_PROBLEM TO SOLVE_
Pick out every line of the material below that contains the string "glutine", matching case exactly, and copy each one.
..............................
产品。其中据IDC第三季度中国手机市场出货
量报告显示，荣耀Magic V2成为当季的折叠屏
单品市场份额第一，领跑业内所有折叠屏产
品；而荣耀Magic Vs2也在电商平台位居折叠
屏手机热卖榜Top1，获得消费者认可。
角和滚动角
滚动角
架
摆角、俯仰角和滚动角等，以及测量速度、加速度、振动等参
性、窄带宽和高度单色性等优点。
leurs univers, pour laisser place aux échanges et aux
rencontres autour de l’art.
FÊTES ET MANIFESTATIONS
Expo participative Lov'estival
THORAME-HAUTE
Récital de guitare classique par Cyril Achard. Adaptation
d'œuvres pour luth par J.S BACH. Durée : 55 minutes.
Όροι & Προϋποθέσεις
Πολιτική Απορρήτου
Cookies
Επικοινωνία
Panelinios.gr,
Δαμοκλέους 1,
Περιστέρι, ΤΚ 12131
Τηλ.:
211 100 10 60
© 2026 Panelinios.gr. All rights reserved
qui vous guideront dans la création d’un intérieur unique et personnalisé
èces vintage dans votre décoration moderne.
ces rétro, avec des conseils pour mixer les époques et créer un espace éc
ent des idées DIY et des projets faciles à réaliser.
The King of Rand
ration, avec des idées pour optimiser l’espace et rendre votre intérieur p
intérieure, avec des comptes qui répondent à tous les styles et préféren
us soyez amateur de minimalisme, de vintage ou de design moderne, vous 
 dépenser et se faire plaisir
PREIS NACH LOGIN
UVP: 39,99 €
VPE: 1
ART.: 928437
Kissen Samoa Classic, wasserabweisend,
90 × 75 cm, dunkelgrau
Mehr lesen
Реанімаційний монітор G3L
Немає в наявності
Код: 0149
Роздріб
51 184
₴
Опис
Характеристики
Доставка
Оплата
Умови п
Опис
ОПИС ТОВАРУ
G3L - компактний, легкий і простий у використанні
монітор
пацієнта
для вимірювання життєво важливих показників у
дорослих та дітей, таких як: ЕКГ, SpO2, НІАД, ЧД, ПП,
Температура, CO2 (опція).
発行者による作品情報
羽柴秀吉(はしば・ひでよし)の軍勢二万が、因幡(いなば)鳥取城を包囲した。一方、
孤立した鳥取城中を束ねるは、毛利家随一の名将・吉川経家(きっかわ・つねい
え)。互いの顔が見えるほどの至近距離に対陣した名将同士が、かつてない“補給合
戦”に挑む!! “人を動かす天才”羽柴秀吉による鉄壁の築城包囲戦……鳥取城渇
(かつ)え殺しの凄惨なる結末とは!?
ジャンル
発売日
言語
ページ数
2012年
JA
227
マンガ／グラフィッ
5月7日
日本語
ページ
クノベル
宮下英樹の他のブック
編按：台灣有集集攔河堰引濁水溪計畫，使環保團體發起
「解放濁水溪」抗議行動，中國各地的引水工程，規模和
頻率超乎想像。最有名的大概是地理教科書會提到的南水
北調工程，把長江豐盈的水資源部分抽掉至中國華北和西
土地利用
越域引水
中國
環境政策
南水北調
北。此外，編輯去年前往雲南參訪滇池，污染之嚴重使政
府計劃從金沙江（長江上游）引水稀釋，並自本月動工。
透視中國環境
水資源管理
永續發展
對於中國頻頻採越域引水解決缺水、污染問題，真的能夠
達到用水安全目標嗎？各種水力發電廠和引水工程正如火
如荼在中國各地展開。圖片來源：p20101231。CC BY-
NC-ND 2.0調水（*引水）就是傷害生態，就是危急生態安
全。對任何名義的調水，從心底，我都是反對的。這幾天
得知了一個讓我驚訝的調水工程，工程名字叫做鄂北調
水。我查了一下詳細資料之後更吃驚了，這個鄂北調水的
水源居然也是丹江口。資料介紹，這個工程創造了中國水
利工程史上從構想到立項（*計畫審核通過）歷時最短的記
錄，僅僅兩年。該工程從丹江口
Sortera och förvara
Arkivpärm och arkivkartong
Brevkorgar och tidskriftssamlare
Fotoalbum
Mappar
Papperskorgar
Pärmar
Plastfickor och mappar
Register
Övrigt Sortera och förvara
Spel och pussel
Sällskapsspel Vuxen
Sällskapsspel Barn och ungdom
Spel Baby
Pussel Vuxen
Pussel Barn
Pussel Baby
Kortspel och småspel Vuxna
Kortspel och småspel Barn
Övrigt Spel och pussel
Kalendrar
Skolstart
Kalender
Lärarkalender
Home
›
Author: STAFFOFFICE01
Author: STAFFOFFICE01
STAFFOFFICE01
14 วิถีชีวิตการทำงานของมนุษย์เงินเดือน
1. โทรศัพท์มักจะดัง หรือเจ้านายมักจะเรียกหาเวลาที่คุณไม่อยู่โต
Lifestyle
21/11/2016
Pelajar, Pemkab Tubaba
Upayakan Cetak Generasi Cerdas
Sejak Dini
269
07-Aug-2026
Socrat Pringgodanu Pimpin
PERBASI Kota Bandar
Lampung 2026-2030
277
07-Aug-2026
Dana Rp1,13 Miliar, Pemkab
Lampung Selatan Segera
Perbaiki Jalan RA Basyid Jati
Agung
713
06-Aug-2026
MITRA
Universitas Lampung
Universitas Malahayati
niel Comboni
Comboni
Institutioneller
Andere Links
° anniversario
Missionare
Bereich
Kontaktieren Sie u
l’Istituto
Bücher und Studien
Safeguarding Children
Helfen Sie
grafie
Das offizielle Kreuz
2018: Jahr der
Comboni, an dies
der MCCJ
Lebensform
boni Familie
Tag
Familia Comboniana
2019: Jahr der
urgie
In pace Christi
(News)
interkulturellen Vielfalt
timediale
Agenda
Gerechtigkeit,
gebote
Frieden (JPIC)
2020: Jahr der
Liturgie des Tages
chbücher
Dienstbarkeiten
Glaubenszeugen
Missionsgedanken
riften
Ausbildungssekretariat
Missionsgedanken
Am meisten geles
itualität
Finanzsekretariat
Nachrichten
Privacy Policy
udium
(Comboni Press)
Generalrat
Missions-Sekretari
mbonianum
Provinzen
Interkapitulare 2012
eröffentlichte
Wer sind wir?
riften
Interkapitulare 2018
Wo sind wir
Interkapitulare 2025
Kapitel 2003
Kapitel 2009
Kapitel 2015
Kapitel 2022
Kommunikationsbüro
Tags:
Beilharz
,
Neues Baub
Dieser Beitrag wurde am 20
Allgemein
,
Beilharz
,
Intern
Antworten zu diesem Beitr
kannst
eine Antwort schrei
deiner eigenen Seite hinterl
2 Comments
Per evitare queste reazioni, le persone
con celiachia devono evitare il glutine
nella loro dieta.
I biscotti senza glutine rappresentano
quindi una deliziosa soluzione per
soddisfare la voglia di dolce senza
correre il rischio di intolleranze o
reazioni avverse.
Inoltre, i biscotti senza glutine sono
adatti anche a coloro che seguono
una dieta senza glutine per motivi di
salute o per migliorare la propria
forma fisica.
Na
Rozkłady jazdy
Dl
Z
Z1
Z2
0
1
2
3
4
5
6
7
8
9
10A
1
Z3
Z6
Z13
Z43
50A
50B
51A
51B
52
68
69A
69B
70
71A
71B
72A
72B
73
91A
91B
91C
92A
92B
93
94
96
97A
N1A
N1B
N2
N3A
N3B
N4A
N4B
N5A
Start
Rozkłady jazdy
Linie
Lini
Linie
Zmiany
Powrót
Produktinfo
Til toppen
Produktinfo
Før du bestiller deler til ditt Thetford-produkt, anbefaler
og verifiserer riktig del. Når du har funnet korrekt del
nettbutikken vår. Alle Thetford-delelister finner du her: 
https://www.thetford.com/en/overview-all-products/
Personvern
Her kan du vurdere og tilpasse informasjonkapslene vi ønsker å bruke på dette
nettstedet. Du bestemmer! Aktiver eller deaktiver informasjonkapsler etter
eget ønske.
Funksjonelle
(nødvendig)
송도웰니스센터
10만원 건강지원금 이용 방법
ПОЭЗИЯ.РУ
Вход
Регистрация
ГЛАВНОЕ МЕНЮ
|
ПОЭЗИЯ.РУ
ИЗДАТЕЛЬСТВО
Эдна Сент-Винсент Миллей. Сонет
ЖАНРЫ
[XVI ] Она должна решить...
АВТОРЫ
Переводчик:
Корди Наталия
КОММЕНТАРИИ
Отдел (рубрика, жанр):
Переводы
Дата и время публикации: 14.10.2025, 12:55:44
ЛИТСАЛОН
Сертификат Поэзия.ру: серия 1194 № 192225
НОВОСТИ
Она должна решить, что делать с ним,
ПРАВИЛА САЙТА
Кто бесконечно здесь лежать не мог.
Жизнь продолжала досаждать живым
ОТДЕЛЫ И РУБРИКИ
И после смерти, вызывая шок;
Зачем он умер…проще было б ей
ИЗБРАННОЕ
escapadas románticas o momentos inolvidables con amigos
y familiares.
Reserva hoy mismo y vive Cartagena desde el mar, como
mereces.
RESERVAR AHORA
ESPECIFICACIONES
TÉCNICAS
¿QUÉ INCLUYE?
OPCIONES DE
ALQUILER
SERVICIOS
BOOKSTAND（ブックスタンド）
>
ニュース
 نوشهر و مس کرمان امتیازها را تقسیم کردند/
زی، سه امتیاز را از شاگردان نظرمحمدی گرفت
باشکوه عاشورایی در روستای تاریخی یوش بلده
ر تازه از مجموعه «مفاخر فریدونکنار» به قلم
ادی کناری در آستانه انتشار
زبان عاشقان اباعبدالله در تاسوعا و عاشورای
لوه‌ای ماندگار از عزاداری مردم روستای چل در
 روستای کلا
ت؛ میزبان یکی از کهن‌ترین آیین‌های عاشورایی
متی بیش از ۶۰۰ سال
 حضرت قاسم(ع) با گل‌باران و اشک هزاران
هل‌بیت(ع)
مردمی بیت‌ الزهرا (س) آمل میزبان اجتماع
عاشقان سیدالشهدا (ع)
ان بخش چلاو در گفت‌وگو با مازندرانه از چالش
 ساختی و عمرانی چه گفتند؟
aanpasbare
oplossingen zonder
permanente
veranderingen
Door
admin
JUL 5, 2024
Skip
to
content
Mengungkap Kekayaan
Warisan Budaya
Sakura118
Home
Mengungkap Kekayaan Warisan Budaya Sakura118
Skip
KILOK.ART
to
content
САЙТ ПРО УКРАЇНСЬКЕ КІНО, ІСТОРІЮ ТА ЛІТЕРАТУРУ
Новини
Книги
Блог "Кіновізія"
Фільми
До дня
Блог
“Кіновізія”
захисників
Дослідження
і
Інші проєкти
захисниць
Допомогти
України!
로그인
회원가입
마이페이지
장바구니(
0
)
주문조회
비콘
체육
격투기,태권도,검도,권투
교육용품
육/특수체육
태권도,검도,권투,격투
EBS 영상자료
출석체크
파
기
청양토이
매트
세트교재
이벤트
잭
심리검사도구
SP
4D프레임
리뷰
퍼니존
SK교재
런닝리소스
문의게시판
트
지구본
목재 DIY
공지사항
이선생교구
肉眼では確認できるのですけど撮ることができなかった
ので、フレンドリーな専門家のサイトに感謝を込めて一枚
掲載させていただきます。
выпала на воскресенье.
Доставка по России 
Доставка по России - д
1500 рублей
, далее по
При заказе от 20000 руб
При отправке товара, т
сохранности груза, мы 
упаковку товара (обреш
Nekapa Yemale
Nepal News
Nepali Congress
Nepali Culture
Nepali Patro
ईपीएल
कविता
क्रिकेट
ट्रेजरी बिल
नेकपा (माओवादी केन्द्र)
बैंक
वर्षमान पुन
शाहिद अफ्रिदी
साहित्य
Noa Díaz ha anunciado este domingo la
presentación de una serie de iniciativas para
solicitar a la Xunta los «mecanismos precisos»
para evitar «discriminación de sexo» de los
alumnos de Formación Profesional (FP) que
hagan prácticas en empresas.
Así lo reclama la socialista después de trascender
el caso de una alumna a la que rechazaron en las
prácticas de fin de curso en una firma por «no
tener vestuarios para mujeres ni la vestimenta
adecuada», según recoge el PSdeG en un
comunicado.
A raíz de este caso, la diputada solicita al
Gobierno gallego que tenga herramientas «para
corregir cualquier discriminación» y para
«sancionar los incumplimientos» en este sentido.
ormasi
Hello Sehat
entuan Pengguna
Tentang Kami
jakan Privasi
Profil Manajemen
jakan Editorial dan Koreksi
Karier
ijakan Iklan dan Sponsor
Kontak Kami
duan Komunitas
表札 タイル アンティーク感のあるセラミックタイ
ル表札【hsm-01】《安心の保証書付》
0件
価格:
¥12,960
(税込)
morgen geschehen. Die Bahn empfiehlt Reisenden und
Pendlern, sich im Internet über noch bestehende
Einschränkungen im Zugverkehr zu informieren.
..............................
_ANSWER BOX_
con celiachia devono evitare il glutine
I biscotti senza glutine rappresentano
Inoltre, i biscotti senza glutine sono
una dieta senza glutine per motivi di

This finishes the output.